Explora el material:
1. Según el texto sobre el negacionismo, ¿qué siguen afirmando algunos ancianos en España muchos años después de la Guerra Civil?
2. Prosigue el texto sobre el negacionismo a partir de su última oración.

Texto de referencia:
******************************

Muchos años después de finalizada la Guerra Civil aún es posible encontrar en España ancianos que afirman que los “comunistas se comían a los niños” y no hace falta ir muy lejos para encontrar escépticos actuales que ponen en duda que los nazis hayan producido un genocidio de más de seis millones de personas en los campos de concentración. Toda esta campaña negacionista es apoyada desde las redes por youtubers ultraconservadores que explican a un público ansioso de creerles por qué Hitler y Mussolini eran de izquierda y no de derecha “como nos han querido hacer creer los historiadores que son todos izquierdistas”.

******************************

Datos proporcionados:
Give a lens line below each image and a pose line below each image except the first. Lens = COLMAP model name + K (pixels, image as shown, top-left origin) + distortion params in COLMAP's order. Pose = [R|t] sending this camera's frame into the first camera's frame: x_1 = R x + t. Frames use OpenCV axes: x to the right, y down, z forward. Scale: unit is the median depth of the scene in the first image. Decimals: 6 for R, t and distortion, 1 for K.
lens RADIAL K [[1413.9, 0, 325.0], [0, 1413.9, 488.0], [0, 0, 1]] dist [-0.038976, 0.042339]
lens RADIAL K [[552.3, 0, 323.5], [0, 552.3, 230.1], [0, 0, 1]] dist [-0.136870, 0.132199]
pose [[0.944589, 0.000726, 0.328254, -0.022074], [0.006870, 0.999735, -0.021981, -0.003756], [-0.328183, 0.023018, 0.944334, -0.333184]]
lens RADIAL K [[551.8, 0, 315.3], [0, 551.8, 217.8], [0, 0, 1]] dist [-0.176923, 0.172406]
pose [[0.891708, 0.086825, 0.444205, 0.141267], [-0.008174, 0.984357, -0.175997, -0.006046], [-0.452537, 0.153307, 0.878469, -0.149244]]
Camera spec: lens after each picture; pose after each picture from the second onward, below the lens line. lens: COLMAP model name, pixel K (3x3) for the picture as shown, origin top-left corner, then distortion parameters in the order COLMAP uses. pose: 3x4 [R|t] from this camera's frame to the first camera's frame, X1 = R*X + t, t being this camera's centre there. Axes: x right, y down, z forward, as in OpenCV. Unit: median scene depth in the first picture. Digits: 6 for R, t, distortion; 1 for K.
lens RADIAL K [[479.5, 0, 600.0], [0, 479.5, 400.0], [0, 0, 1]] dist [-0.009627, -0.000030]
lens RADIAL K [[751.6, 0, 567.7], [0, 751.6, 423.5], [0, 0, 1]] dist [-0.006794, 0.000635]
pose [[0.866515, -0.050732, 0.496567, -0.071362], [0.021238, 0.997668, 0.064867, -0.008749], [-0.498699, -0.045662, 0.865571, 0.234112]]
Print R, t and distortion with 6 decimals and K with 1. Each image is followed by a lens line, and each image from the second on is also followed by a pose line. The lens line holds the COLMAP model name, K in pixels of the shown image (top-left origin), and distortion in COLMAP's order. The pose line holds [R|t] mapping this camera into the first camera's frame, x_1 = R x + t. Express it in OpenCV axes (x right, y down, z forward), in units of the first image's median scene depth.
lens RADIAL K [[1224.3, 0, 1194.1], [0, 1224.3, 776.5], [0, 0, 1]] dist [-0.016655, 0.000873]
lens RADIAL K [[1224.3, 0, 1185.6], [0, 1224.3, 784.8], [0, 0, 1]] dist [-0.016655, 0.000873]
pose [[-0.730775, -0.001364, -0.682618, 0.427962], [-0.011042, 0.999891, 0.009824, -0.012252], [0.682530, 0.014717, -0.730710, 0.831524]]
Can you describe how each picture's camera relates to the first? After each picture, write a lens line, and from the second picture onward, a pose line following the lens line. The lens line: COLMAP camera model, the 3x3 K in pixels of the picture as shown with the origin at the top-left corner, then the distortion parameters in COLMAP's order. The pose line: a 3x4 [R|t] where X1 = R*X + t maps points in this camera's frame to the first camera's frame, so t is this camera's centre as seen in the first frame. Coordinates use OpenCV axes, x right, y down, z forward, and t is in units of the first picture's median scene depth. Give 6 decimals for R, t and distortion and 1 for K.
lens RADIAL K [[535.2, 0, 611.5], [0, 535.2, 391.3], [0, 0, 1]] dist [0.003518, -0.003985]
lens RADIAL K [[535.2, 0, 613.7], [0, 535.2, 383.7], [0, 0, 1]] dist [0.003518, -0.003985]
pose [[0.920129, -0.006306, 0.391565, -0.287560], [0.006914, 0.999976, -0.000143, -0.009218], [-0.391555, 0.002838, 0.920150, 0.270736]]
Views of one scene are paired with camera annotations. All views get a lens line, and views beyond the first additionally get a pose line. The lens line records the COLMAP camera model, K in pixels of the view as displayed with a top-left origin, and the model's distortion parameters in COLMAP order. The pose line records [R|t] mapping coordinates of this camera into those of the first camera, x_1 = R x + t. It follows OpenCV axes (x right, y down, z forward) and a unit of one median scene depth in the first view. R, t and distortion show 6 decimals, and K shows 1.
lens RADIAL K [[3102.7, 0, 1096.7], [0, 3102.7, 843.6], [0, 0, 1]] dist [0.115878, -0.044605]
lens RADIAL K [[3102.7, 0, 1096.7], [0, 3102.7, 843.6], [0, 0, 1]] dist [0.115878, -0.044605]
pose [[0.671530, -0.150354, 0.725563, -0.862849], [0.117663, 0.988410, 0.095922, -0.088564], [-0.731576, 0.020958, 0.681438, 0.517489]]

******************************

Problemas resueltos:
1. Que los "comunistas se comían a los niños".

2.
Muchas son las variables de análisis que se pueden introducir en debate a la hora de tratar de comprender el fenómeno: hay quienes lo ven como una consecuencia lógica del “fin de la historia” que intentó imponer Fukuyama luego de la caída del Muro de Berlín o quienes lo interpretan como un efecto siniestro que opera el capitalismo sobre el lenguaje que busca vaciarlo de contenido con el objeto de hacerle perder su potencial perturbador para con el poder. Lo cierto es que las fake news han llegado para quedarse y los movimientos populares deberán debatir en profundidad sobre este fenómeno y sobre el modo de contrarrestarlo si es que pretenden ganar elecciones por la vía democrática en los años venideros.